Exercise task:
Transcribe the lines of the listing below exactly as they appear, from the line containing "collectors: W. D. Stevens & O. Montiel" through the line containing "family: Cordiaceae", including both of those lines.

(Part of a data file)

■ ■ ■ ■ ■

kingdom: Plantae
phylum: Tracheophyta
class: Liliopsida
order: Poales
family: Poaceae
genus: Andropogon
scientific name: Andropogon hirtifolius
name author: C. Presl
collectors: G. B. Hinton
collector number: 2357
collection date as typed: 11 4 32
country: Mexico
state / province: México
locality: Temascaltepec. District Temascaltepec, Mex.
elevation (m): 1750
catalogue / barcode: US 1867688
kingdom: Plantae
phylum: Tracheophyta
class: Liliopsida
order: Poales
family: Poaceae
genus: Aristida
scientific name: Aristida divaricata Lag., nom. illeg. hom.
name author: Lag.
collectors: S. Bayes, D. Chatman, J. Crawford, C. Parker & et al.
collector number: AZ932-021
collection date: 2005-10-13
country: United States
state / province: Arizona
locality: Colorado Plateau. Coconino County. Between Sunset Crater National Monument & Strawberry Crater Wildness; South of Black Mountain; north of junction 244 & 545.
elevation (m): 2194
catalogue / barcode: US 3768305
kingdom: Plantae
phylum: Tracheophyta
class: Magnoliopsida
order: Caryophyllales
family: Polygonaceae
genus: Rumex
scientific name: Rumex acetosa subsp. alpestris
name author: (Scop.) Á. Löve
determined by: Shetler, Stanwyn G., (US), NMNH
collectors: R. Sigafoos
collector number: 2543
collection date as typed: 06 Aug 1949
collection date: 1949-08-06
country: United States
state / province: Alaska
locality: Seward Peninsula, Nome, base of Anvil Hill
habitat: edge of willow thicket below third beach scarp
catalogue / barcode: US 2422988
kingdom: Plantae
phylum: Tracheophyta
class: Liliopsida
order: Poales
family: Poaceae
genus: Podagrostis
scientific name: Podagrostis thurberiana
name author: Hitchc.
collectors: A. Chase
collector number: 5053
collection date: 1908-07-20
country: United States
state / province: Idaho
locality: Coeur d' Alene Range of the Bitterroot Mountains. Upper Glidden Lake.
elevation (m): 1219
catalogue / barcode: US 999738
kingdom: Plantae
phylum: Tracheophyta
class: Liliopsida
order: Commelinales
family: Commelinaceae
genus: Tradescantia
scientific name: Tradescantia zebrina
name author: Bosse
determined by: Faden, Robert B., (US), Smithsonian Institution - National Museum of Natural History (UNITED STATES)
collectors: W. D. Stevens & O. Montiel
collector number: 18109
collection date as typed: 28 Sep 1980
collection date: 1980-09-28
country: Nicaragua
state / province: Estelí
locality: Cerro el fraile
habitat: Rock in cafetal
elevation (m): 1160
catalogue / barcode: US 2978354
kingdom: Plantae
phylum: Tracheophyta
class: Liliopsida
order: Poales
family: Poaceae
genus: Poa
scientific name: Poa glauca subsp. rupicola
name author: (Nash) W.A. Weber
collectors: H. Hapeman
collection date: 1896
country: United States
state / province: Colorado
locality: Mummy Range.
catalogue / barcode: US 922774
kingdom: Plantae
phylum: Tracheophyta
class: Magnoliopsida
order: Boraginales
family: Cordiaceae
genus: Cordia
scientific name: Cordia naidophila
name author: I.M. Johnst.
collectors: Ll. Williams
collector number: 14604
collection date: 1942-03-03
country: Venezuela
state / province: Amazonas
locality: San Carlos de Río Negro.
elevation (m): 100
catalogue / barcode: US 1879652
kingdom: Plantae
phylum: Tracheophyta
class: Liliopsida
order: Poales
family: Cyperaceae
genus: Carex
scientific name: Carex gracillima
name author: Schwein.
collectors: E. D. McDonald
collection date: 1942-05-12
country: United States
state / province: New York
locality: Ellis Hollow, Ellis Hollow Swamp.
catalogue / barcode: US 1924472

■ ■ ■ ■ ■

The result:
collectors: W. D. Stevens & O. Montiel
collector number: 18109
collection date as typed: 28 Sep 1980
collection date: 1980-09-28
country: Nicaragua
state / province: Estelí
locality: Cerro el fraile
habitat: Rock in cafetal
elevation (m): 1160
catalogue / barcode: US 2978354
kingdom: Plantae
phylum: Tracheophyta
class: Liliopsida
order: Poales
family: Poaceae
genus: Poa
scientific name: Poa glauca subsp. rupicola
name author: (Nash) W.A. Weber
collectors: H. Hapeman
collection date: 1896
country: United States
state / province: Colorado
locality: Mummy Range.
catalogue / barcode: US 922774
kingdom: Plantae
phylum: Tracheophyta
class: Magnoliopsida
order: Boraginales
family: Cordiaceae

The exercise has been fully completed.